=== Excerpted data ===

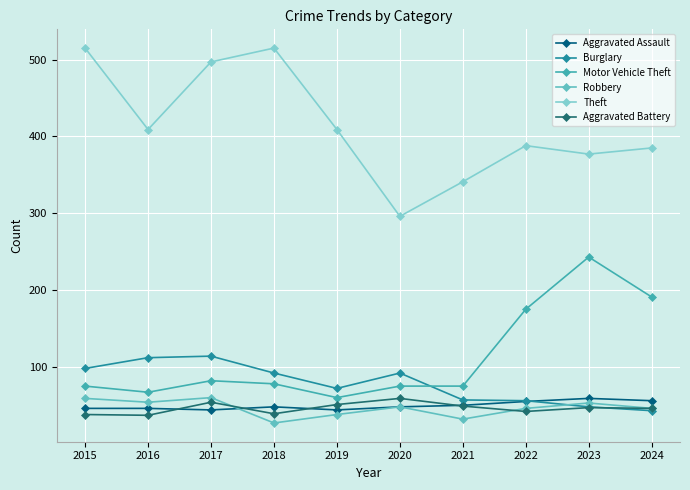

How many interior local valleys does the Robbery series have?

3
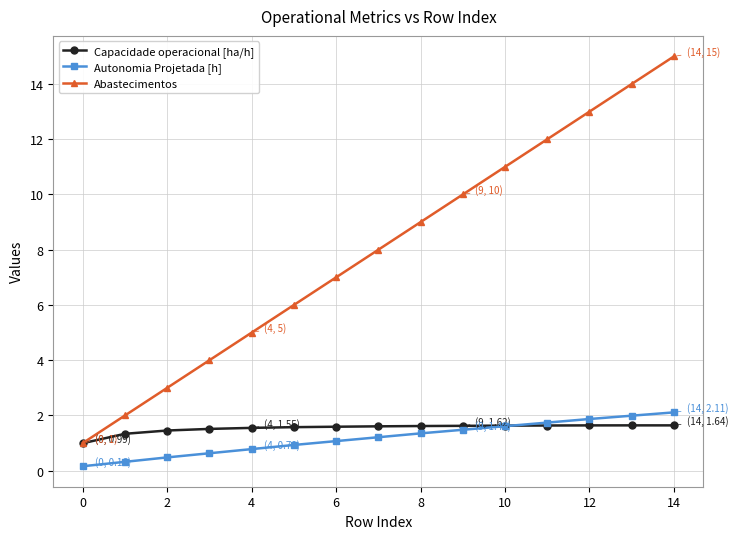

Which series has the widest spread of values?

Abastecimentos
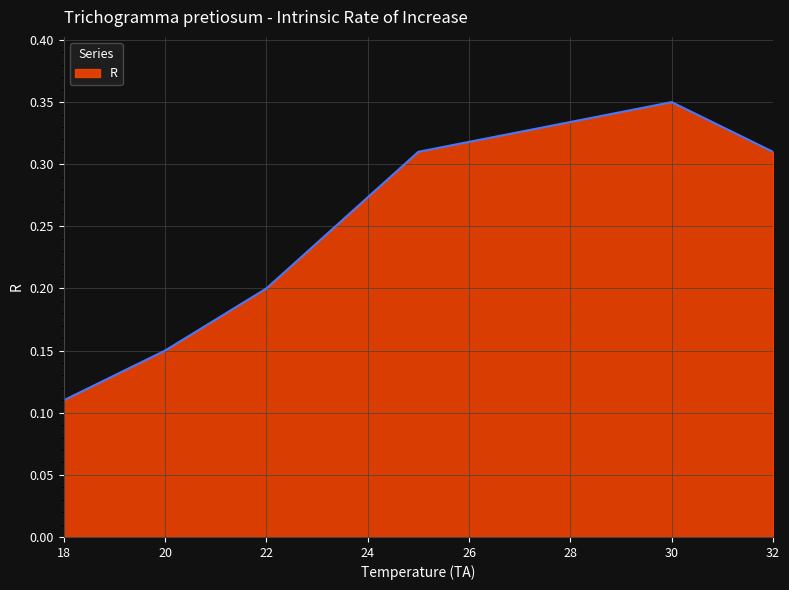

How many distinct data groups are displayed?

1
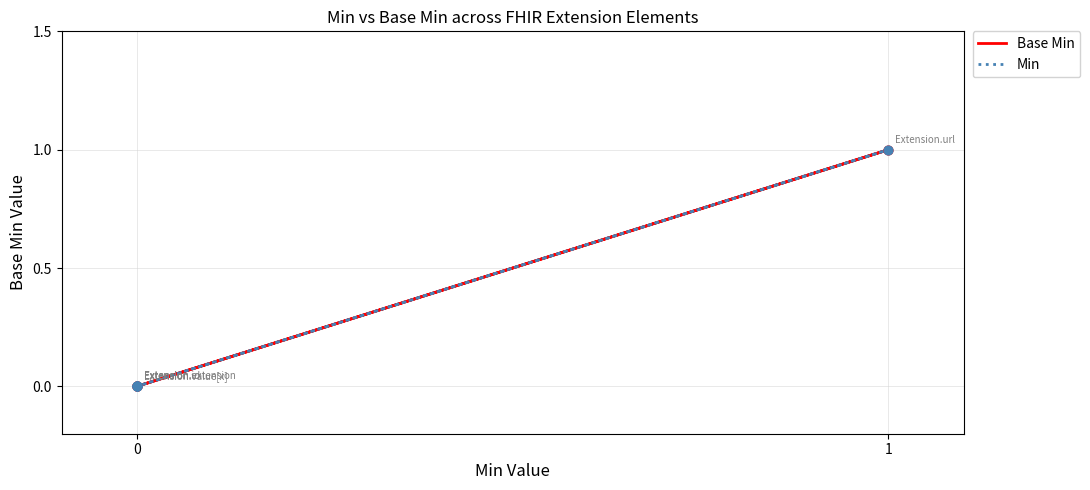

Which series has the largest Y range (max minus min)?

Base Min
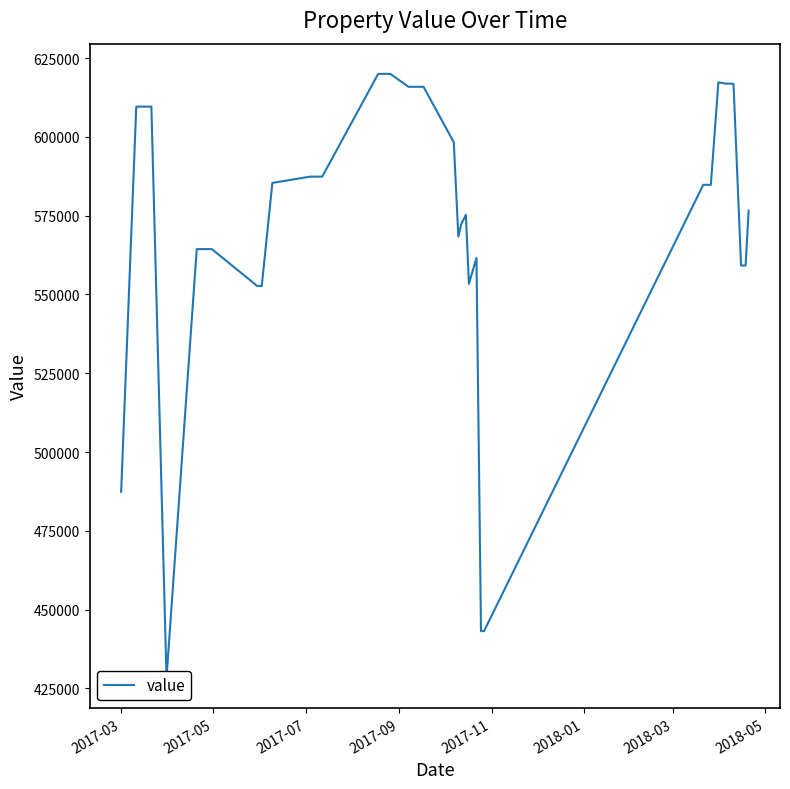

What is the minimum value shown in the chart?

428400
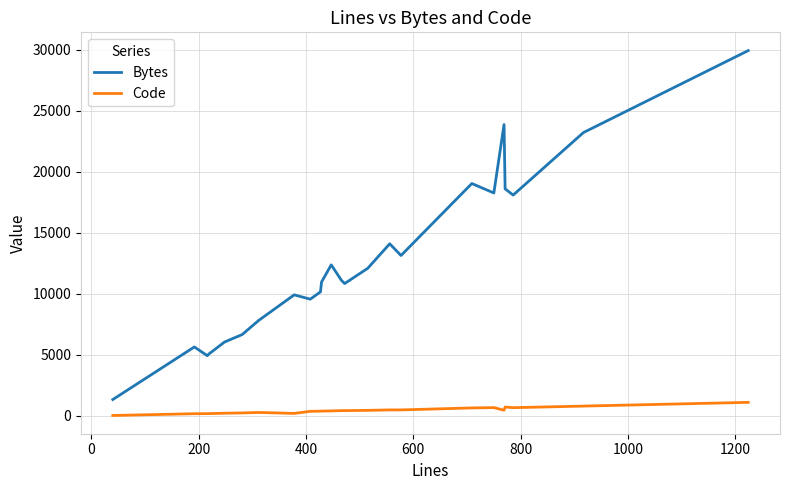

Which series has the widest spread of values?

Bytes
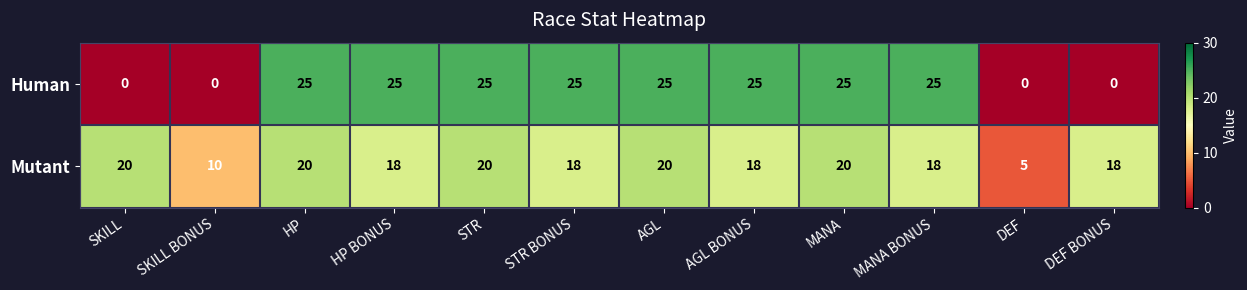

What is the spread (max minus min) of values at DEF?

5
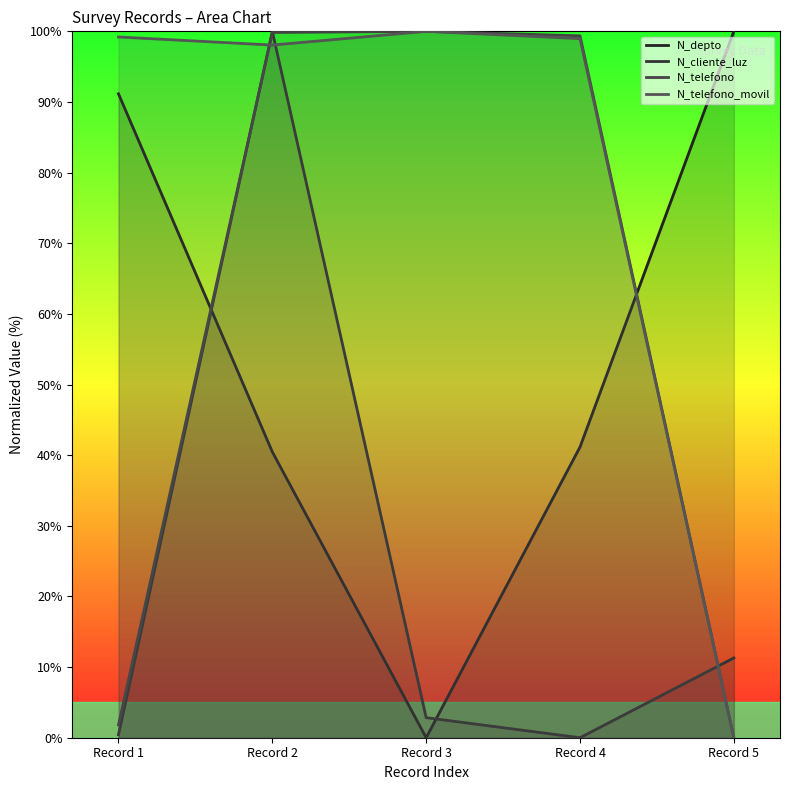

How many lines are shown in the chart?

4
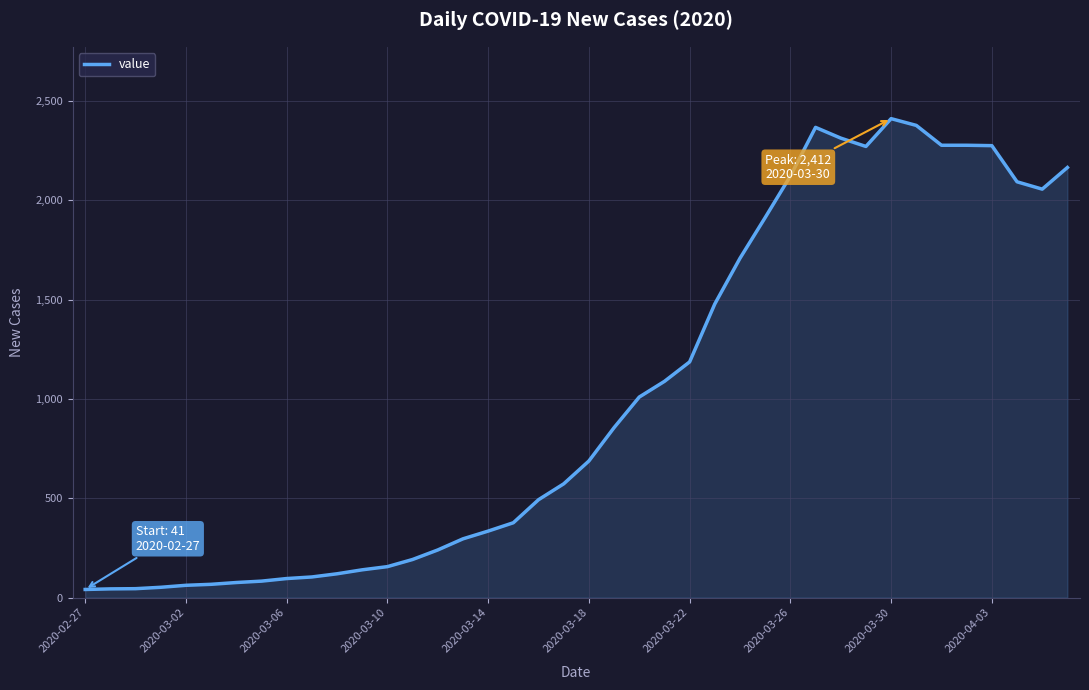

What is the difference between the maximum and minimum values?

2371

===

— To-do item —
Copy out the listing above word for word, omitting the pictures.

— Answer area —
How many interior local valleys does the Robbery series have?

3

Which series has the widest spread of values?

Abastecimentos

How many distinct data groups are displayed?

1

Which series has the largest Y range (max minus min)?

Base Min

What is the minimum value shown in the chart?

428400

Which series has the widest spread of values?

Bytes

What is the spread (max minus min) of values at DEF?

5

How many lines are shown in the chart?

4

What is the difference between the maximum and minimum values?

2371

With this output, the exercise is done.